Es ist eigentlich gar kein so großes Rehabilitationszentrum, das „Namutamba Rehabilitation Centre for Children“, aber CFI arbeitet bei diesem Projekt mit verschiedenen Partnern zusammen, und das macht es interessant: da ist das Deutsche Missionsärzte-Team DMÄT, das fachlich berät. Dann kommt die Neukirchener Mission dazu, die die ganze Arbeit vor einigen Jahrzehnten begann.

 

Und nun geht es auch um die ersten ugandischen Mitarbeiter, die in die Leitung einbezogen werden – wobei „Inklusion“ noch eine doppelte Bedeutung bekommt, wenn die ugandischen Kollegen selbst besondere körperliche Bedürfnisse haben. Das ist das Umfeld, in dem Familie Höynck ihren Beitrag dazu leisten will, dass die medizinische Versorgung von Körperbehinderten in Uganda verbessert wird. Und dafür bezahlt die ganze Familie einen Preis: Die Telefonverbindungen sind so schlecht wie die Straßen, Lilly sucht auf dem Markt immer wieder nach Mehl, das ausnahmsweise mal keine Würmer hat.
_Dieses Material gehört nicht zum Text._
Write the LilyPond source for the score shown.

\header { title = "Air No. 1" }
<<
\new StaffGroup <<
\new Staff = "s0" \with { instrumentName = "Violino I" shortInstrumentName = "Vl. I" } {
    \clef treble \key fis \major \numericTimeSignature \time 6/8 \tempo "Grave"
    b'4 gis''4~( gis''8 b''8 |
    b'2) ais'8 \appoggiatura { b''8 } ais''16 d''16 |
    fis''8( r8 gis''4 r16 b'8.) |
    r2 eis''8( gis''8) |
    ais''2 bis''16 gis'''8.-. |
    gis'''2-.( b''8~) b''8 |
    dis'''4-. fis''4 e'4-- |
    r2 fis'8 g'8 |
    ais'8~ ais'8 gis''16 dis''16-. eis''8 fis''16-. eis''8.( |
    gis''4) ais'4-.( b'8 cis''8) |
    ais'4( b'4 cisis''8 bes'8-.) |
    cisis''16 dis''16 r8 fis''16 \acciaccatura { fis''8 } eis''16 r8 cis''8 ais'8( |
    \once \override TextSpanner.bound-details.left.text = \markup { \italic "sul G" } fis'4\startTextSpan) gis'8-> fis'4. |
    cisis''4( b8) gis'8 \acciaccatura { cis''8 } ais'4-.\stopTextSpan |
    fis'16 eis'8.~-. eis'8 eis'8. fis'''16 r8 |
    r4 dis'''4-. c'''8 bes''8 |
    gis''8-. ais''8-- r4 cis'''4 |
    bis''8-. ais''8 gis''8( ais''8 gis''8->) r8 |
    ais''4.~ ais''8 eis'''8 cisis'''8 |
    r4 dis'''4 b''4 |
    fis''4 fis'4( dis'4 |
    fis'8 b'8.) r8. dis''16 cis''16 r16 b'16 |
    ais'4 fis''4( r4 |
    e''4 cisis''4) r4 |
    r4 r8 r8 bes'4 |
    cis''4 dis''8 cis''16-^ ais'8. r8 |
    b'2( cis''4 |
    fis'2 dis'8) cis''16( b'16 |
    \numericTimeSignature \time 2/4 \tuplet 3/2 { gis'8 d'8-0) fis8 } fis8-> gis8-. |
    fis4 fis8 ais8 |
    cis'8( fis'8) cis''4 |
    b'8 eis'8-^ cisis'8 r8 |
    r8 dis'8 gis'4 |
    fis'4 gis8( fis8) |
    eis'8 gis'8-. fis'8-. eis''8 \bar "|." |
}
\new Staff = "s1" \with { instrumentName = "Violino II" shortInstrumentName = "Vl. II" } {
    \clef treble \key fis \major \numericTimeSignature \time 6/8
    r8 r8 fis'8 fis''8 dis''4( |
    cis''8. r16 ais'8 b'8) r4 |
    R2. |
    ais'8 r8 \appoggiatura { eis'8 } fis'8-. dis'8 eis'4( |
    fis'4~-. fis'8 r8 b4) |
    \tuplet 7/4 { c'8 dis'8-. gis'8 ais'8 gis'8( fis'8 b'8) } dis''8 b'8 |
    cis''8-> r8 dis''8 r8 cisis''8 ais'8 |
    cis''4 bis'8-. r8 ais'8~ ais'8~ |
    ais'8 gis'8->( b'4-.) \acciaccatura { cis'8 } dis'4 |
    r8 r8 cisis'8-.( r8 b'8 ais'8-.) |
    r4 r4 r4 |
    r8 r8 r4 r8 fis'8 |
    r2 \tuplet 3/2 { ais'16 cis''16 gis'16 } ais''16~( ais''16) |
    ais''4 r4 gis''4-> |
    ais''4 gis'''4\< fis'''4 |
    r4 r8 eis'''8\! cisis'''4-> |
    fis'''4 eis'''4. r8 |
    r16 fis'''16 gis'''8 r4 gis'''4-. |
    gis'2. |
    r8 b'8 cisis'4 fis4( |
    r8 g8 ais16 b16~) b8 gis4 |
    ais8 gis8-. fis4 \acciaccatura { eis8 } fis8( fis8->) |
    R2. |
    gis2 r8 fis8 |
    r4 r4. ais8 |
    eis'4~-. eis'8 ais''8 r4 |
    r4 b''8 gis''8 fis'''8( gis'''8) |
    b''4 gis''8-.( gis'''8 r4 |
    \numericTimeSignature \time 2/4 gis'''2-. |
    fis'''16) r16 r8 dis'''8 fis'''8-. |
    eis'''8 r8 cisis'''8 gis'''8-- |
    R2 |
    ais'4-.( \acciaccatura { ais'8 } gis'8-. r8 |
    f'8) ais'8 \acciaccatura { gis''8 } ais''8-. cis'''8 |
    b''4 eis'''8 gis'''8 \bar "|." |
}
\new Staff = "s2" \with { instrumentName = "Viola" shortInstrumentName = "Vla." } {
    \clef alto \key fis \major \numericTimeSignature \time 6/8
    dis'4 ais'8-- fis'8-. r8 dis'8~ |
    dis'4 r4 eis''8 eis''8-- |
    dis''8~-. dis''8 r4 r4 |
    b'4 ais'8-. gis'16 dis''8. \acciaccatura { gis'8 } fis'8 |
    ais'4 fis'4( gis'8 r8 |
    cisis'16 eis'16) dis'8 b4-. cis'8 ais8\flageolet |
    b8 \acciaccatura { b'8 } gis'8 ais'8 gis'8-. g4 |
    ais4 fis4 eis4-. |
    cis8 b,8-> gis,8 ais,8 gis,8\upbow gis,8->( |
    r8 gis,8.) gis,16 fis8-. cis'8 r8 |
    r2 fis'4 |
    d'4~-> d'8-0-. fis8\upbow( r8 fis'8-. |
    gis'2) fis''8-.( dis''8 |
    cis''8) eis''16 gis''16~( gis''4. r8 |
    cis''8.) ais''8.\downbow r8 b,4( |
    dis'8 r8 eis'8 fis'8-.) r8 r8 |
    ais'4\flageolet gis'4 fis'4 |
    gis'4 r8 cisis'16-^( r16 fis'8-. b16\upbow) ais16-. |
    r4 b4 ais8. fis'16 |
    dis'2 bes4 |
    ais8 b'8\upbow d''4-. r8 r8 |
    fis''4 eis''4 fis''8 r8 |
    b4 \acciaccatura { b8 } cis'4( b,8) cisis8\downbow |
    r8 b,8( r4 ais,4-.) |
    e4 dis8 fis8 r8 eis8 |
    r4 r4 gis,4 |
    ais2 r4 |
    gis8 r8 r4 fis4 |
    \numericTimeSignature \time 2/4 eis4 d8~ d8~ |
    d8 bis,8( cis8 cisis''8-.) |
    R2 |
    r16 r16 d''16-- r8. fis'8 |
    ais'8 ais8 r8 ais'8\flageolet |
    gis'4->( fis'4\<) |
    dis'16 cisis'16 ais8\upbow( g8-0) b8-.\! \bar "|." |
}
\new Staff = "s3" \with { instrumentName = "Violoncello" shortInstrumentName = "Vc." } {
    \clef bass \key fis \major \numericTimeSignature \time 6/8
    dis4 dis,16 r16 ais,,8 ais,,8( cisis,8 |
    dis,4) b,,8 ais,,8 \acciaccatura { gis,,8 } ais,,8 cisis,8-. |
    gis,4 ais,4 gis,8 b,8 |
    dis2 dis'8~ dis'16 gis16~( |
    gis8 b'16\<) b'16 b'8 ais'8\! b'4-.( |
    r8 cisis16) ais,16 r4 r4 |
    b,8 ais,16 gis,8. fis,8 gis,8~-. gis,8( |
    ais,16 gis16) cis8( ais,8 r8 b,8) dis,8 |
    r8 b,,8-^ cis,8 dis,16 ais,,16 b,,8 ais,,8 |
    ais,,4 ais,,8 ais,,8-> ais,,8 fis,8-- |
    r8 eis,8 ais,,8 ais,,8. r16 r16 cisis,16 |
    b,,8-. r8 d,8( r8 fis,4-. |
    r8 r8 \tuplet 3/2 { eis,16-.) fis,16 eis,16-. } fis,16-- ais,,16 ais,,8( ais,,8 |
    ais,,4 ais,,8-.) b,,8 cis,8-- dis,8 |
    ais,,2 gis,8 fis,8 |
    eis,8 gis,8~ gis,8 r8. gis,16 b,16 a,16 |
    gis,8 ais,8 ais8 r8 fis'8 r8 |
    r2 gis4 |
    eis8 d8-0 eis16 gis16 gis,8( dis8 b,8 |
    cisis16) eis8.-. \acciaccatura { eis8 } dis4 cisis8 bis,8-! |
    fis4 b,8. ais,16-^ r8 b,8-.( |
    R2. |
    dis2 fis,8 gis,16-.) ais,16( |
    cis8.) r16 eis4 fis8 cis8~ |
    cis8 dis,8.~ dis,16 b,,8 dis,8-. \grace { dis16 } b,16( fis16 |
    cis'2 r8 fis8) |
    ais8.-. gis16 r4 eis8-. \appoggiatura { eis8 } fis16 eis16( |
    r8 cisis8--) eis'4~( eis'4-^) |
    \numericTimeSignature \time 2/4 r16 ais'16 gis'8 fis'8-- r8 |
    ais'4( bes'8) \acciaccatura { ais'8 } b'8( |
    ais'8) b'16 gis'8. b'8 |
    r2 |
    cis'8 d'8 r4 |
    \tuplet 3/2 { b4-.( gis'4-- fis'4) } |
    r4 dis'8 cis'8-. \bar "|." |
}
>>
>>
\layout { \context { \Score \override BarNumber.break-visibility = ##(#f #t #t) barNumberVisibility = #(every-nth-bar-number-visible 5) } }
Häufig gibt es Stromausfälle. Aber das Ankommen gelingt: Die drei Kinder Tirza, Gideon und Jemima finden sich in das neue Umfeld ein und genießen mittlerweile ihre ugandischen Lieblingsessen. Auch Daniel selbst findet immer mehr seinen Platz zwischen den Patienten mit Verbrennungen, schweren Knochenbrüchen, Gehbehinderungen.

 

Einer der kleinen Hilfsbedürftigen heißt Osbert. Sein Vater Girisomu brachte ihn ins Rehazentrum zur Behandlung – er ist „alleinerziehend“, denn die Mutter hat ihr behindertes Kind leider schon längst aufgegeben. Höyncks schreiben: „So wie dieser Vater für seinen Sohn einsteht, so liebt GOTT jeden Menschen.“ Wem das bewusst geworden ist, der ist bereit … IHM und dem Nächsten zu dienen!